Warum die nationalen Regierungen den Zwang zur Einstimmigkeit in Steuerfragen nicht aufgeben wollen.
2011 legte die EU-Kommission einen ersten Vorschlag für eine Steuer auf Finanztransaktionen vor, die nach dem US-Ökonomen James Tobin benannt wurde. 57 Mrd. Euro sollte sie bringen, so die hoffnungsvollen Berechnungen. Doch die Tobin-Steuer wurde zum Symbol für die schwierige EU-Steuerpolitik. Es folgten jahrelange Diskussionen ohne Ergebnis, bis Paris schließlich seine eigene Version einführte. Derzeit liegt der Vorschlag einer verwässerten „Tobin light“-Steuer auf dem Tisch, die erwarteten Einnahmen würden drastisch sinken.
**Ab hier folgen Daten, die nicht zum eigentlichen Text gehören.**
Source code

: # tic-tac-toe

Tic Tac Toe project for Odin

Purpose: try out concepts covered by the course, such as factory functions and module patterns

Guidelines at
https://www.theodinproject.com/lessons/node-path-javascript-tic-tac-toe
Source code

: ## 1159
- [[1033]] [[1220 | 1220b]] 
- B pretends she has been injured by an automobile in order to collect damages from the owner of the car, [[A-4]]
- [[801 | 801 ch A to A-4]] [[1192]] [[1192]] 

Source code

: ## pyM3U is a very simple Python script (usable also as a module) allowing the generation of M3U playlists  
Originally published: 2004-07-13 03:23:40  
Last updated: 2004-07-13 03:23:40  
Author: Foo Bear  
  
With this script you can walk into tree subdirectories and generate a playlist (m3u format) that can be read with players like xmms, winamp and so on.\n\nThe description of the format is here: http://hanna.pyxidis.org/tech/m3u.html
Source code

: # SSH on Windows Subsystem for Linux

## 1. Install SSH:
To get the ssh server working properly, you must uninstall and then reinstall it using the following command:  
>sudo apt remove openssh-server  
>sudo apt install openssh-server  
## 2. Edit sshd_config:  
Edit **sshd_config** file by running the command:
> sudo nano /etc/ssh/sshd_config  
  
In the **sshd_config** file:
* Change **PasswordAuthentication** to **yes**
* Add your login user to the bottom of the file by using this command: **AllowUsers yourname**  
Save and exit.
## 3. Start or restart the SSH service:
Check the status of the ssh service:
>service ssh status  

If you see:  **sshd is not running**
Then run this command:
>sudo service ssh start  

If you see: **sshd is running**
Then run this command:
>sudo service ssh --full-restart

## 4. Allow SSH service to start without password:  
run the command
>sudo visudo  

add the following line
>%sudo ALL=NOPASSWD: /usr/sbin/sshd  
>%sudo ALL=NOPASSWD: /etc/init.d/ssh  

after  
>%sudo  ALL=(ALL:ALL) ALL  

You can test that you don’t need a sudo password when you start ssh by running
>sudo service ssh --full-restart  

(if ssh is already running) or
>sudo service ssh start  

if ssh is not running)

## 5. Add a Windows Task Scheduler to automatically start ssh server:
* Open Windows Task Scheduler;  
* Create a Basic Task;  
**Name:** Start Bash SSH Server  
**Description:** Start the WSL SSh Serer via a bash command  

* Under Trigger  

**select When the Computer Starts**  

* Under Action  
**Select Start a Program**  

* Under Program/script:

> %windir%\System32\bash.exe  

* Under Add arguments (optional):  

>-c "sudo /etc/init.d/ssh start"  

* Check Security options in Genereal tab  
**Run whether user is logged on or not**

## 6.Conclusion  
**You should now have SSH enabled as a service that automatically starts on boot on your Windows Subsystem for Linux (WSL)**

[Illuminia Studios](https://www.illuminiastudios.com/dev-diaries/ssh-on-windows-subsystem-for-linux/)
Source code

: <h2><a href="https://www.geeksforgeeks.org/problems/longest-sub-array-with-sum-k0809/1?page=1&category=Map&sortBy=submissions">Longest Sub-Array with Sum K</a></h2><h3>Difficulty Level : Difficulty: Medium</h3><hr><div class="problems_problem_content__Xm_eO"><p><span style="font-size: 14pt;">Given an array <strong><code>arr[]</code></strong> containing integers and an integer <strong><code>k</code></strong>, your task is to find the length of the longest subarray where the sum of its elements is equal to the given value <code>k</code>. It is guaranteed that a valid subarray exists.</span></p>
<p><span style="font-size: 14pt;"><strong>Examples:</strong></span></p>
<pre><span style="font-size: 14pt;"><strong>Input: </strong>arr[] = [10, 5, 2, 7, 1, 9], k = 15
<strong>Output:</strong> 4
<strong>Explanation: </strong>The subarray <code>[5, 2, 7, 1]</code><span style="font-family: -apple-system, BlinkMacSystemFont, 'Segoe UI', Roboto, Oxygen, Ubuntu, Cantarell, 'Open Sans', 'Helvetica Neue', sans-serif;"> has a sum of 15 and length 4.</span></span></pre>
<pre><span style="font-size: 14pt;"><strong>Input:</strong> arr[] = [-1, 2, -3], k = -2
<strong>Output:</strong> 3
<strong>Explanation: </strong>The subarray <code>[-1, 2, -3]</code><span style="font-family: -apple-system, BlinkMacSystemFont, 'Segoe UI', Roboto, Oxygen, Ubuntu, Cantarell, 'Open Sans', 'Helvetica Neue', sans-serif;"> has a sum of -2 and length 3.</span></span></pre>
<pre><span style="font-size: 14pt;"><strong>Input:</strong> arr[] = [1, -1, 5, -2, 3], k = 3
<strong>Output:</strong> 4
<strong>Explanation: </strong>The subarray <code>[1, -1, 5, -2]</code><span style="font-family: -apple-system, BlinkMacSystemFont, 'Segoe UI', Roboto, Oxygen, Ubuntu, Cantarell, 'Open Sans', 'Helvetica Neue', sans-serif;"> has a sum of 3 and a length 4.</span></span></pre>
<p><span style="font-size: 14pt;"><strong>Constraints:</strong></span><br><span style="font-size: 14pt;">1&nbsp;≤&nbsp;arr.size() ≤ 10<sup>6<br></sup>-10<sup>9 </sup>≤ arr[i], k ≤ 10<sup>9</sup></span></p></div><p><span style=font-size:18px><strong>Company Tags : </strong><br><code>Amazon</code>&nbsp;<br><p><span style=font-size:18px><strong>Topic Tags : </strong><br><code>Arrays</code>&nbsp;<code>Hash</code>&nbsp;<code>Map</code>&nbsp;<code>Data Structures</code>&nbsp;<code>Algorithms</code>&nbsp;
Die Steuerpolitik ist neben der Außenpolitik einer der zwei wichtigsten EU-Bereiche, in denen einstimmige Entscheidungen notwendig sind. Und die Souveränität über Steuerentscheidungen ist eine heilige Kuh in den Mitgliedstaaten. Seit einiger Zeit versucht Brüssel dieses Prinzip aufzuweichen – und scheitert regelmäßig mit solchen Plänen. Wie stark der Widerstand ist, zeigte sich Anfang 2019 bei einer Sitzung der Finanzminister. Als ein Plan für die Aufgabe des Blockaderechts vorgelegt wurde, waren gleich 18 Staaten gegen eine Reform. Der Grund: In einigen Ländern herrscht die Sorge, noch mehr Einfluss an die großen EU-Staaten zu verlieren, andere fürchten um ihre lukrative Position als Steueroasen.
Neben der Tobin-Steuer versandete noch eine Vielzahl anderer Steuervorschläge der Kommission wegen des Zwangs zur Einstimmigkeit. Ein Beispiel ist die umstrittene Digitalsteuer, die die EU gern für Internetriesen verhängen will. Irland, wo Facebook und auch Apple ihre Europa-Zentralen haben, stellte sich entschieden dagegen. Auch andere Steueroasen wie Luxemburg, Niederlande, Malta oder Zypern bleiben hart.
Auch der jetzigen Kommission ist die Vetomöglichkeit ein Dorn im Auge. Angesichts des durch Brexit und Corona bedingten Geldmangels bedarf es neuer Einkünfte. Eine CO2-Grenzsteuer ist derzeit im Gespräch, ebenso wie eine Quellensteuer auf Finanzflüsse in Steueroasen. Um Vetos zu umgehen, wird jetzt gern der Artikel 116 des EU-Vertrages hervorgekramt. Dieser würde es der Kommission ermöglichen, Ratsbeschlüsse ohne Vetomöglichkeit und mit qualifizierter Mehrheit durchzuführen. Bedingung: dass es dem Ziel dient, schwere Verwerfungen im EU-Binnenmarkt zu beseitigen.